The keys are known more formally as “root encryption certificates." Some of them appear to have unusually long expiration dates with many lasting twenty years or more. Such keys should not be present on a personal laptop of any kind, and there is no known reason that Hunter Biden would be in possession of them at all.
The keys were discovered only recently by Jack Maxey’s technical team working in Switzerland. Shortly after the discovery of the keys Maxey contacted the U.S. Embassy in Switzerland and reported that he had information that might compromise American national security and would like to talk to someone in the Regional Security Office to report what he had learned.
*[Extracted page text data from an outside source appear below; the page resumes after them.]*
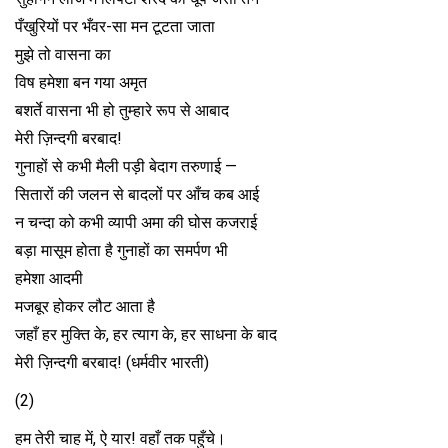
पँखुरियों पर भँवर-सा मन टूटता जाता
मुझे तो वासना का
विष हमेशा बन गया अमृत
बशर्ते वासना भी हो तुम्हारे रूप से आबाद
मेरी ज़िन्दगी बरबाद!
गुनाहों से कभी मैली पड़ी बेदाग तरुणाई —
सितारों की जलन से बादलों पर आँच कब आई
न चन्दा को कभी व्यापी अमा की घोस कजराई
बड़ा मासूम होता है गुनाहों का समर्पण भी
हमेशा आदमी
मजबूर होकर लौट आता है
जहाँ हर मुक्ति के, हर त्याग के, हर साधना के बाद
मेरी ज़िन्दगी बरबाद! (धर्मवीर भारती)
(2)
हम तेरी चाह में, ऐ यार! वहाँ तक पहुँचे।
His contact information was taken by the person with whom he spoke, but no one has ever called back to obtain the information in his possession.
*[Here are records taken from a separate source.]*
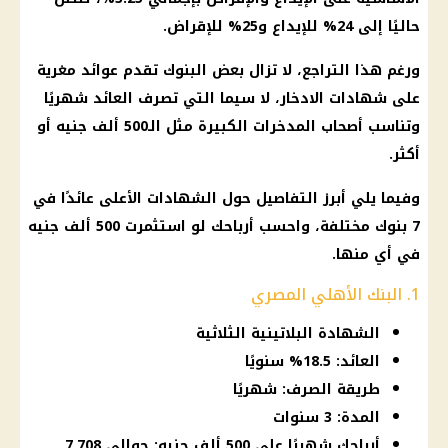
حاليًا إلى 24% للإيداع و25% للإقراض.
ورغم هذا التراجع، لا تزال بعض البنوك تقدم عوائد مغرية
على شهادات الادخار، لا سيما التي تصرف العائد شهريًا
وتناسب أصحاب المدخرات الكبيرة مثل الـ500 ألف جنيه أو
أكثر.
وفيما يلي أبرز التفاصيل حول الشهادات الأعلى عائدًا في
7 بنوك مختلفة، واحسب أرباحك لو استثمرت 500 ألف جنيه
في أي منها.
1. البنك الأهلي المصري
الشهادة البلاتينية الثلاثية
العائد: 18.5% سنويًا
طريقة الصرف: شهريًا
المدة: 3 سنوات
أرباحك شهريًا على 500 ألف جنيه: حوالي 7,708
According to information provided to Maxey, DOD is now aware of the presence of the keys on the laptop’s hard drive, has determined that the keys were still active, and has taken steps to cancel them.
(Excerpt) Read more at andmagazine.substack.com ...
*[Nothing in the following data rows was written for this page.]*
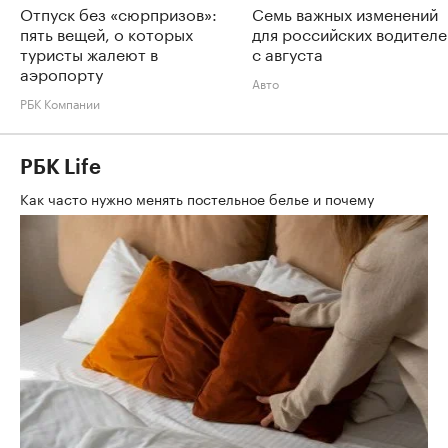
Отпуск без «сюрпризов»:
Семь важных изменений
пять вещей, о которых
для российских водителе
туристы жалеют в
с августа
аэропорту
Авто
РБК Компании
РБК Life
Как часто нужно менять постельное белье и почему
I’m obviously talking about encryption keys - not security certificates. They are different things. There have been problems with secure encryption systems. Guess we will have to see what comes up.
The article was talking about root certificates:
The keys are known more formally as “root encryption certificates." Some of them appear to have unusually long expiration dates with many lasting twenty years or more. Such keys should not be present on a personal laptop of any kind, and there is no known reason that Hunter Biden would be in possession of them at all.
They are different things.
In terms of PKI, not so much. The root certificates (along with the corresponding certificate revocation list or CRL) provides a chain of trust that assure that an individual host's certificate is valid. (For example, a user for secure email or a website) The host's certificate acts as a public key that, in conjunction with your private key, allows for secure communications. Specifically, an asymmetric link is initially established using these public/private key pairings during which an session symmetric key is passed on that expires at the conclusion of the individual session. (Basic TLS protocol)
There have been problems with secure encryption systems.
Sure. AES-256 is considered the defacto standard for civilian communications, but with the advent of quantum computing, I would think they should probably go to 2048 bit encryption or higher all around. But I doubt that governments would support that as it makes it more difficult for our betters to snoop on our communications. But that only protects data in motion. Considering the crap state of data center protection, there is minimal issue with getting into an enclave and extracting data when it is at rest.
Guess we will have to see what comes up.
Yup. All I'm saying is that this appears to be a shiny object to distract and discredit people wishing to expose the real dangers of what's on the Crackhead's laptop in order to protect the Big Guy.